● EXERCISE INPUTS
+--
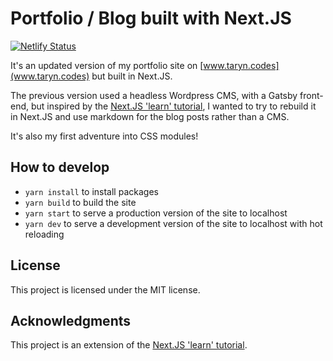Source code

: # Portfolio / Blog built with Next.JS

[![Netlify Status](https://api.netlify.com/api/v1/badges/6b3fac52-74d7-402e-98ee-b4b92cde439e/deploy-status)](https://app.netlify.com/sites/taryn-codes-production/deploys)

It's an updated version of my portfolio site on [www.taryn.codes](www.taryn.codes) but built in Next.JS.

The previous version used a headless Wordpress CMS, with a Gatsby front-end, but inspired by the [Next.JS 'learn' tutorial](https://nextjs.org/learn/basics/create-nextjs-app), I wanted to try to rebuild it in Next.JS and use markdown for the blog posts rather than a CMS.

It's also my first adventure into CSS modules!

## How to develop
- `yarn install` to install packages
- `yarn build` to build the site
- `yarn start` to serve a production version of the site to localhost
- `yarn dev` to serve a development version of the site to localhost with hot reloading

## License
This project is licensed under the MIT license.

## Acknowledgments
This project is an extension of the [Next.JS 'learn' tutorial](https://nextjs.org/learn/basics/create-nextjs-app).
+--
● PROBLEM STATEMENT
What are the lines from the one containing "to install packages" through the end of the material? Reproduce them exactly, both ends included, with nothing added.

● ANSWER FOR THIS EXERCISE
- `yarn install` to install packages
- `yarn build` to build the site
- `yarn start` to serve a production version of the site to localhost
- `yarn dev` to serve a development version of the site to localhost with hot reloading

## License
This project is licensed under the MIT license.

## Acknowledgments
This project is an extension of the [Next.JS 'learn' tutorial](https://nextjs.org/learn/basics/create-nextjs-app).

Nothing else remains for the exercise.